ASSIGNMENT –
Pictures aside, can you reproduce the records word for word?

[Data items]
◇ ◇ ◇
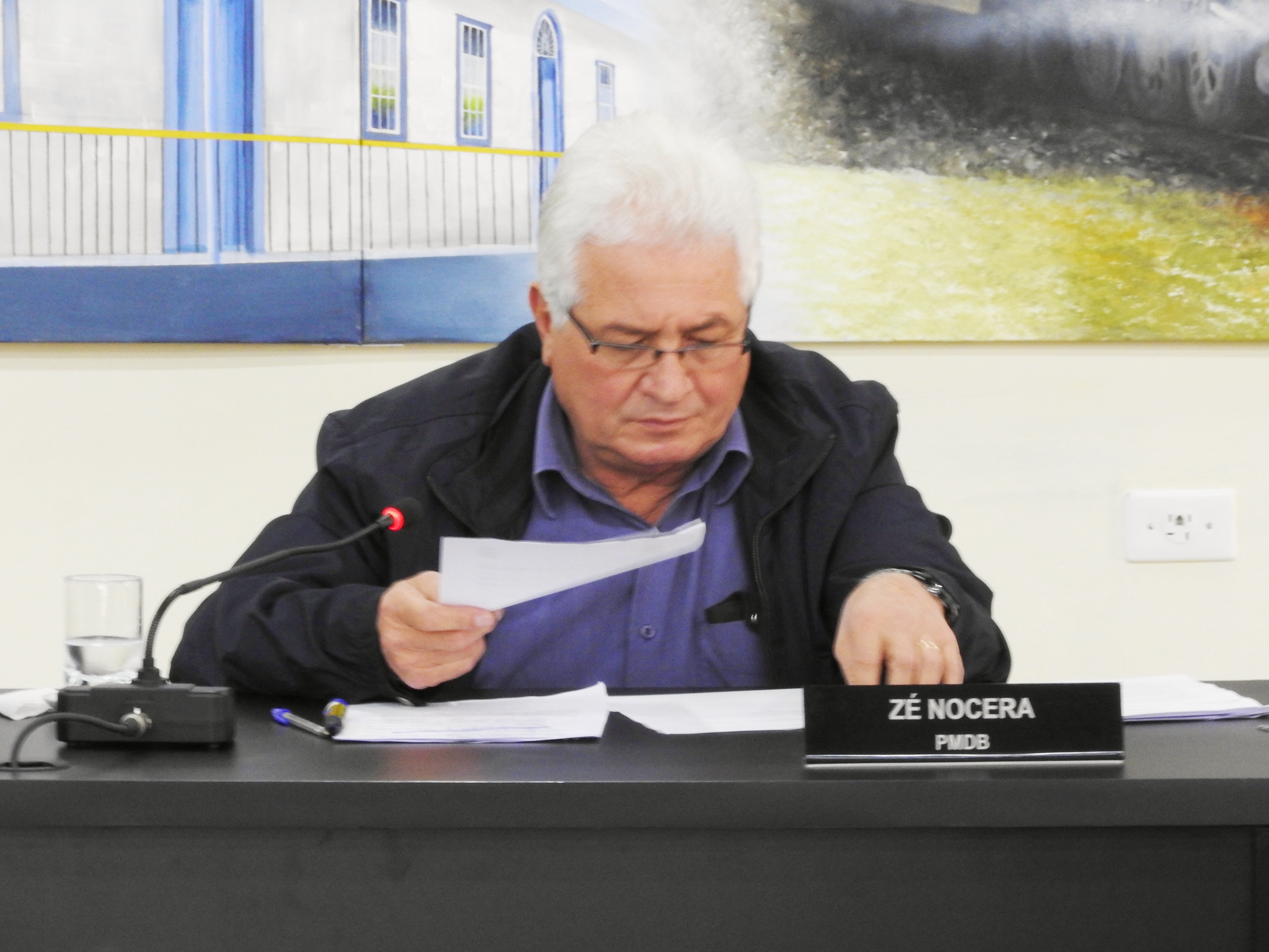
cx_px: 634
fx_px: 12099
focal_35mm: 330
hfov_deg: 6.0
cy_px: 476
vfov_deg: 4.5
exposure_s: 1/3
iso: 400
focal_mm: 59.1
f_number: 7.7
◇ ◇ ◇
WRITTEN RESPONSE –
cx_px: 634
fx_px: 12099
focal_35mm: 330
hfov_deg: 6.0
cy_px: 476
vfov_deg: 4.5
exposure_s: 1/3
iso: 400
focal_mm: 59.1
f_number: 7.7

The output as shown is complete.